--- SOURCE DATA ---

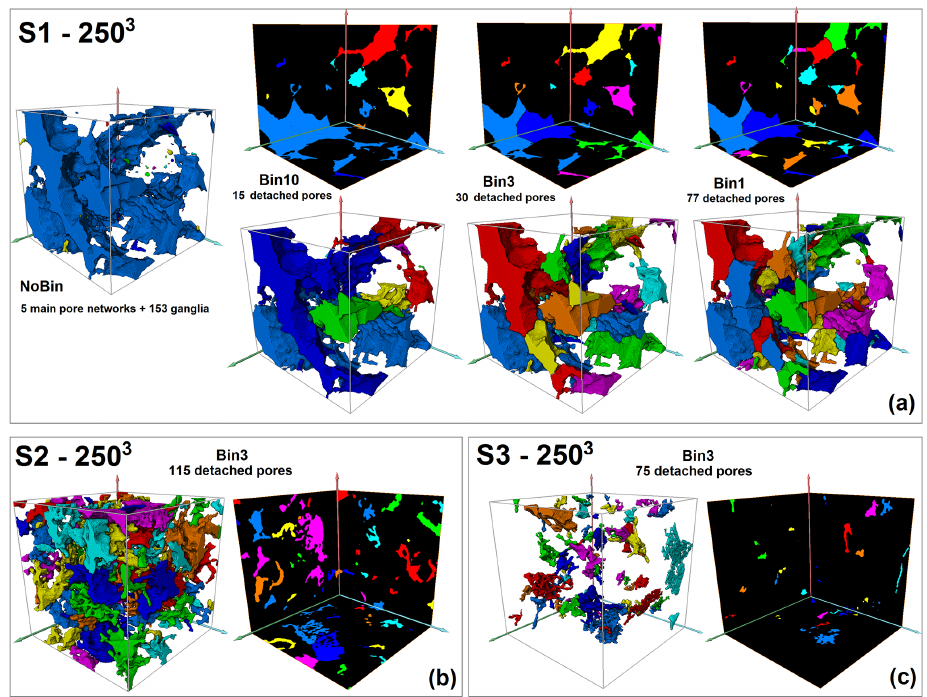
Figure 4. 3-D and 2-D visualizations after the watershed algorithm is applied to the 250 3 voxel volume of S 1 (a) , S 2 (b) , and S 3 (c) , with the labeled images showing distinct colors for dissimilar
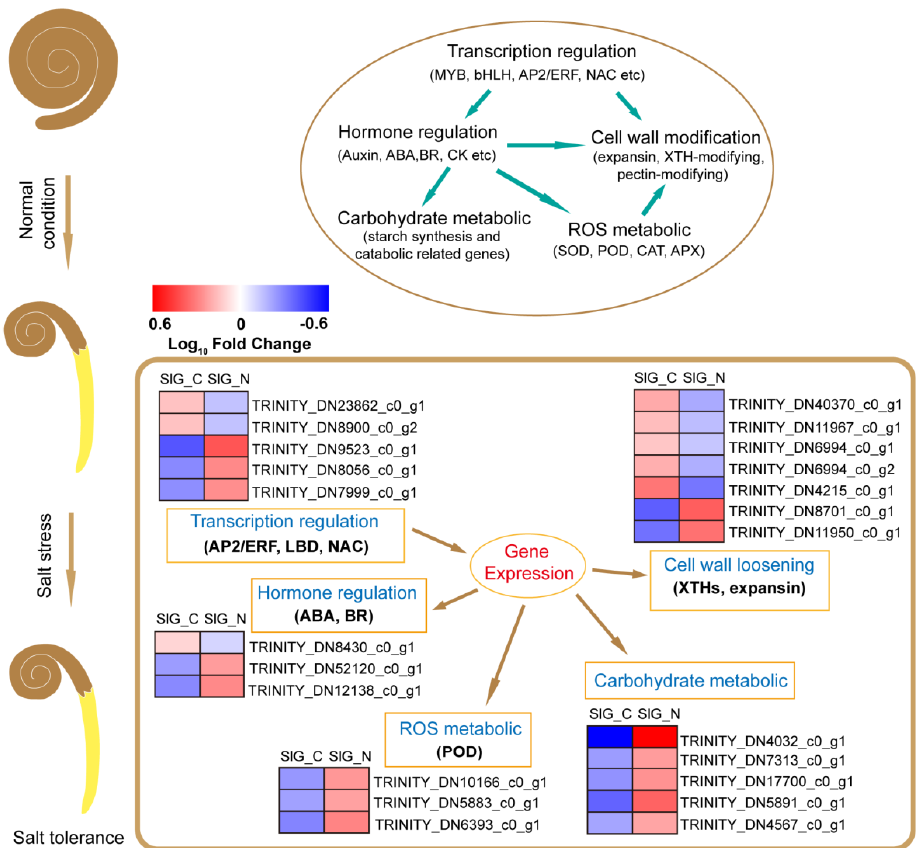
Figure 9. Schematic representation of the molecular response and mechanisms underlying tolerance to salt stress during brown seed germination in S. liaotungensis .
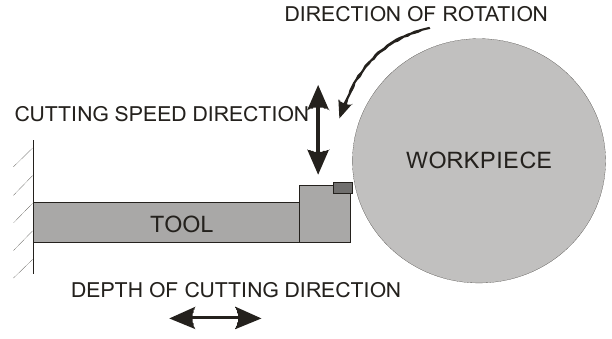
Figure 2. Graphical model of machining by turning.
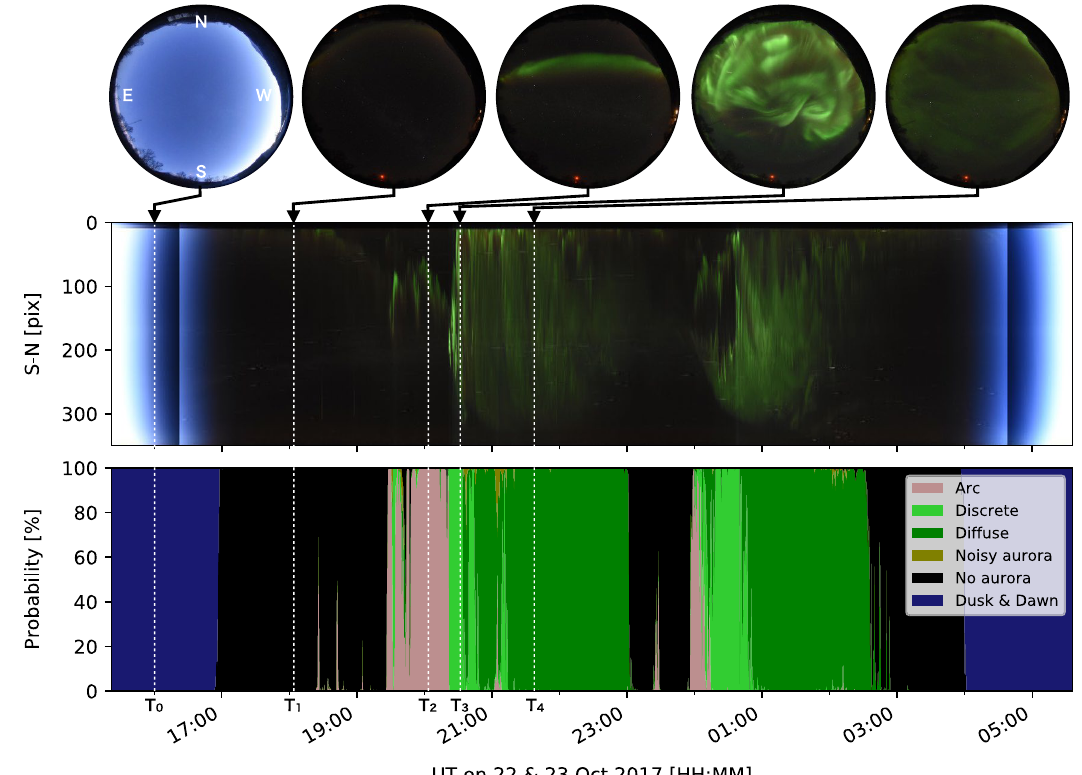
Figure 3. Observation and classification results from the night of 22–23 October 2017. The middle panel shows a keogram, which is a time series of the north-south cross-section of the all-sky image, and the bottom panel is the classification result for the same period. All-sky images at certain specific times ( T 0 to T 4 ) are displayed on the top. T 0 to T 4 are 16:00:01, 18:00:05, 20:04:39, 20:30:40, and 21:30:11 UT, respectively. From 19:30 to 23:00 UT, the typical substorm, characterized by a sequential appearance of Arc , Discrete , and Diffuse , was almost perfectly classified. A similar substorm occurred again from midnight and was also classified indicating that the level of local geomagnetic disturbance and automatically derived auroral occurrence rate are positively correlated over a long period of 10 years. Figure 6 shows the monthly variation of the auroral occurrence rate shown in Fig. 4. The blue line covers all UT, while the red line covers only 19–02 UT, i.e., the time when the sky is completely dark from September to March. The occurrence rate of the red line, which is for limited UT periods, is higher than that in the blue line, suggesting that the auroral occurrence rate is lower in the early and later UT. In both the lines, the auroral occurrence rate attains its maximums in October and February and a minimum in December. This means that regardless of the length of the dark hours, the occurrence of auroras is higher in autumn and spring and lower in winter. Especially, the blue line shows a difference of nearly two-fold between the auroral occurrence rates in October and December. It has been pointed out since the beginning of the 20th century that the frequency of magnetic storms is higher near the spring and autumnal equinoxes, and lower around the summer and winter solstices 25 . This effect is often interpreted using the misalignment of the Earth’s rotation and magnetic axes and the 30-day periodicity of the spiral structure of the solar wind, and is well known as the Russell–McPherron (R–M) effect 26 . The monthly variation of the auroral occurrence rate is qualitatively consistent with the charac- teristics of the R–M effect. Figure 7 shows the UT distribution of the Observable classes obtained over a period of 10 years. Panel ( a ) shows the number of images, panel ( b ) shows the composition ratio of panel ( a ) for each UT bin, and panels ( c )–( e ) show the values of panel ( b ) for each Auroral class. In panel ( a ), while more than 25000 images were stably classified as Observable in 19–02 UT, the number of the images increased/decreased in 15–18/03–06 UT, respectively. This is due to the monthly change in the length of the dark time. To reduce this effect, the composi- tion ratio of each class in each UT bin is shown in panel ( b ). The lower ratio of the Auroral classes to the Clear class in the early and late UT was consistent with the suggestion from Fig. 6 that auroras occur less frequently in these UT periods. The ratio of the Auroral classes reached its maximum at 22 UT, which roughly corresponds to 01 MLT. This result is consistent with the results of previous studies obtained by visual detection 9–11 . Panel ( b ) shows that discrete auroras are dominant in the evening hours and diffuse auroras are dominant from the magnetic midnight (00 MLT ∼ 21 UT) to the morning. The comparison of panels ( c ) and ( d ) shows that the ratio of Arc is higher than that of Discrete in 15–18 UT, which may be due to the tendency that intense discrete auroras occur after the appearance of an arc-type aurora 23 , as seen in Fig. 3. The Discrete auroras had a wide plateau at 18–21 UT ( ∼ 21–00 MLT). By contrast, the ratio of Diffuse auroras gradually increased from the evening hours,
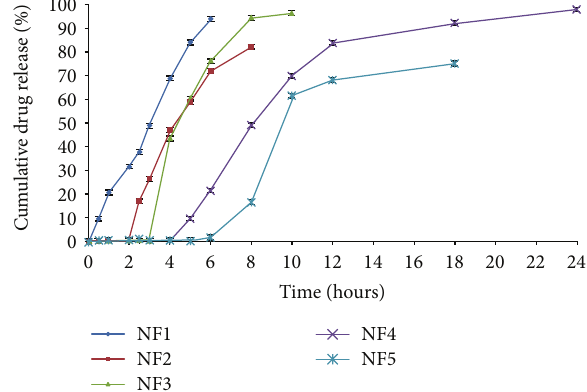
Figure 4: In vitro release profiles of naproxen sodium core tablets (NF1), press-coated HPC tablets (NF2), and press-coated HPC tabletsentericcoatedwithEudragitS-100indifferentconcentrations of 2.5%, 5.0%, and 7.5% (NF3, NF4, and NF5), respectively. Data are expressed as mean ± S.D. ( 𝑛 = 3 ).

---

◆ WHAT YOU WILL DO
Apart from the pictures, every record must be set down exactly.

◆ EXERCISE ANSWER
Figure 4. 3-D and 2-D visualizations after the watershed algorithm is applied to the 250 3 voxel volume of S 1 (a) , S 2 (b) , and S 3 (c) , with the labeled images showing distinct colors for dissimilar
Figure 9. Schematic representation of the molecular response and mechanisms underlying tolerance to salt stress during brown seed germination in S. liaotungensis .
Figure 2. Graphical model of machining by turning.
Figure 3. Observation and classification results from the night of 22–23 October 2017. The middle panel shows a keogram, which is a time series of the north-south cross-section of the all-sky image, and the bottom panel is the classification result for the same period. All-sky images at certain specific times ( T 0 to T 4 ) are displayed on the top. T 0 to T 4 are 16:00:01, 18:00:05, 20:04:39, 20:30:40, and 21:30:11 UT, respectively. From 19:30 to 23:00 UT, the typical substorm, characterized by a sequential appearance of Arc , Discrete , and Diffuse , was almost perfectly classified. A similar substorm occurred again from midnight and was also classified indicating that the level of local geomagnetic disturbance and automatically derived auroral occurrence rate are positively correlated over a long period of 10 years. Figure 6 shows the monthly variation of the auroral occurrence rate shown in Fig. 4. The blue line covers all UT, while the red line covers only 19–02 UT, i.e., the time when the sky is completely dark from September to March. The occurrence rate of the red line, which is for limited UT periods, is higher than that in the blue line, suggesting that the auroral occurrence rate is lower in the early and later UT. In both the lines, the auroral occurrence rate attains its maximums in October and February and a minimum in December. This means that regardless of the length of the dark hours, the occurrence of auroras is higher in autumn and spring and lower in winter. Especially, the blue line shows a difference of nearly two-fold between the auroral occurrence rates in October and December. It has been pointed out since the beginning of the 20th century that the frequency of magnetic storms is higher near the spring and autumnal equinoxes, and lower around the summer and winter solstices 25 . This effect is often interpreted using the misalignment of the Earth’s rotation and magnetic axes and the 30-day periodicity of the spiral structure of the solar wind, and is well known as the Russell–McPherron (R–M) effect 26 . The monthly variation of the auroral occurrence rate is qualitatively consistent with the charac- teristics of the R–M effect. Figure 7 shows the UT distribution of the Observable classes obtained over a period of 10 years. Panel ( a ) shows the number of images, panel ( b ) shows the composition ratio of panel ( a ) for each UT bin, and panels ( c )–( e ) show the values of panel ( b ) for each Auroral class. In panel ( a ), while more than 25000 images were stably classified as Observable in 19–02 UT, the number of the images increased/decreased in 15–18/03–06 UT, respectively. This is due to the monthly change in the length of the dark time. To reduce this effect, the composi- tion ratio of each class in each UT bin is shown in panel ( b ). The lower ratio of the Auroral classes to the Clear class in the early and late UT was consistent with the suggestion from Fig. 6 that auroras occur less frequently in these UT periods. The ratio of the Auroral classes reached its maximum at 22 UT, which roughly corresponds to 01 MLT. This result is consistent with the results of previous studies obtained by visual detection 9–11 . Panel ( b ) shows that discrete auroras are dominant in the evening hours and diffuse auroras are dominant from the magnetic midnight (00 MLT ∼ 21 UT) to the morning. The comparison of panels ( c ) and ( d ) shows that the ratio of Arc is higher than that of Discrete in 15–18 UT, which may be due to the tendency that intense discrete auroras occur after the appearance of an arc-type aurora 23 , as seen in Fig. 3. The Discrete auroras had a wide plateau at 18–21 UT ( ∼ 21–00 MLT). By contrast, the ratio of Diffuse auroras gradually increased from the evening hours,
Figure 4: In vitro release profiles of naproxen sodium core tablets (NF1), press-coated HPC tablets (NF2), and press-coated HPC tabletsentericcoatedwithEudragitS-100indifferentconcentrations of 2.5%, 5.0%, and 7.5% (NF3, NF4, and NF5), respectively. Data are expressed as mean ± S.D. ( 𝑛 = 3 ).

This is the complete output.